Sasha just gave him pain medication. He shouldn’t be hurting this bad.

 

I’m reaching for the call button as I continue to watch Ryan and then it dawns on me.

 

His leg.

 

He’s reaching for the wrong part of his leg.

 

And I wonder if it’s not the broken ankle that Ryan’s trying to seek relief from, but from  his thigh.

 

High up, where his leg meets his hip.

 

He’s rubbing at it now.

 

He’s rubbing exactly where the old gun shot wound is.

 

My hand remains hovering over the call button, mesmerized by Ryan’s actions.

 

“Ryan?” I call his name softly, reaching down to his hand, gently taking it off the area. “Son, you’re dreaming. I want you to wake up.”

 

“It hurts,” he says, trying to dislodge his hand from mine.

 

‘No…it doesn’t, Ryan. I promise.” 

 

With my free hand, I cup his chin and turn his face towards me.

 

“Look at me,” I tell him. “Look at me.”

 

He blinks.

 

Gives up trying to escape my grasp.

 

“I thought it hurt,” he says, sounding detached, bewildered.

 

“You were dreaming,” I tell him for the second time. “Keep looking at me. See? No one is here but me. It’s just me, kid.”

 

 There’s no answer for a moment but then he coughs and recovers and tells me, “Okay.”

 

I remove my hand from his face, put it on his shoulder. Let his left hand free.

 

He doesn’t make a move for his thigh this time, and I take that as a sign he’s more lucid.

 

I can tell exhaustion is catching up with him. I have to lean over once again to hear him.

 

Maybe he’s not so lucid.

 

“My dad is pissed,” he says. “He keeps yelling at everyone.”

 

I’ve read Ryan’s file from Social Services at least ten times. Frank Atwood was a son of a bitch. From what I can tell, he was always yelling. 

 

“Where?” I ask Ryan. “Where was your father yelling?”

 

What I should be doing is promoting Ryan’s awareness of where he currently is because it’s apparent he’s trapped in some zone of past and present. But I want to know what he was dreaming about. 

 

I want to know why he was rubbing at his leg.

 

I want to know if Ryan remembers what happened all those years ago.

 

“Where was your father yelling, Ryan?”

 

His right arm rises up to his face and his knuckles dig into his eye.

 

“I don’t know.

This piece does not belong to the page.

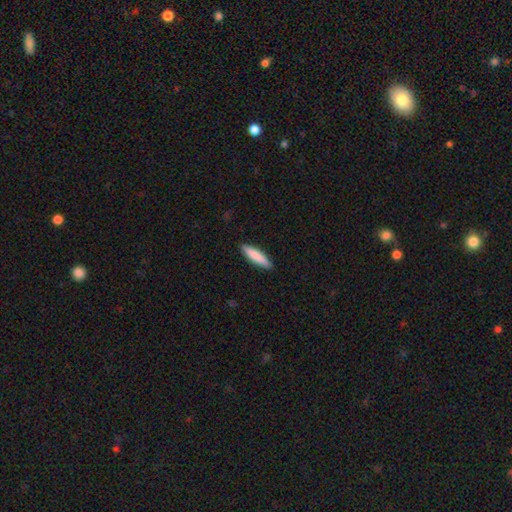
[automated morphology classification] A smooth galaxy with no disk features (84%) that is cigar-shaped (79%). Merging: none (90%).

He won’t stop yelling.”

 

I decide reluctantly that enough is enough. 

 

It’s time to stop his confusion.

 

I’m not doing what’s in Ryan’s best interest. I’m not acting responsibly. 

 

“Frank isn’t here, Ryan.  No one is yelling. You were dreaming. I want you to look at me.”

 

He takes his hand away from his eye and I can finally tell that he’s trying to concentrate on my words.

 

“Ryan?” I ask.

 

“My throat hurts,” is all he says, not really giving me an indication if he’s still dreaming.

 

Beside the bed is a cup of mostly melted ice chips. The nurse told me no water, but ice chips are alright.

 

“Here,” I tell him, slipping the oxygen mask down his face and coaxing his mouth open by touching his lips with the plastic spoon. “Open up. This is the best I can offer.”

 

He complies, opening his mouth.

 

After swallowing with a cringe he tells me blankly, without emotion, “I’m confused.”

 

It’s the same thing he said when he woke up the first time in recovery, after the first surgery.

 

“You were in an accident. You had surgery. It’s going to take a while for you to wake up. Don’t worry about it. Give it a little time. You’ll remember.” 

 

I repeat every single thing I always tell him.

 

He’s going to be alright.

 

Kirsten and Seth are stuck in Providence.

 

They send their love.

 

They’ll be here as soon as they can.

 

I’m staying.

 

I won’t leave him alone here.

 

“Do you understand what I’m telling you?” I ask him after I’m done with the brief synopsis.

 

“Okay,” he says briskly between puffs, his working vocabulary evidently restricted to just a few words.

 

The word, ‘okay,’ didn’t really answer my question, but at least he’s listening to me. 

 

“Alright,” I pat him on the shoulder. “That’s good enough for now. Close your eyes. Sleep off some of those drugs they have you on.”

 

It’s so unfamiliar, so odd to see him so confused and disoriented. Ryan’s severe vulnerability and lack of control is something I haven’t seen before.

 

At least not until three days ago.

 

xxxxxxxxxxxxxxxxxxxxxxxxxxxxxxxx

 

Scampering away as I say,

 

To be continued….



Comments

( 44 comments — Leave a comment )
[info]millstone1005 wrote:
Sep. 7th, 2008 08:53 pm (UTC)
I'm happy to see these new updates, and glad Ryan is finally on his way to recovery.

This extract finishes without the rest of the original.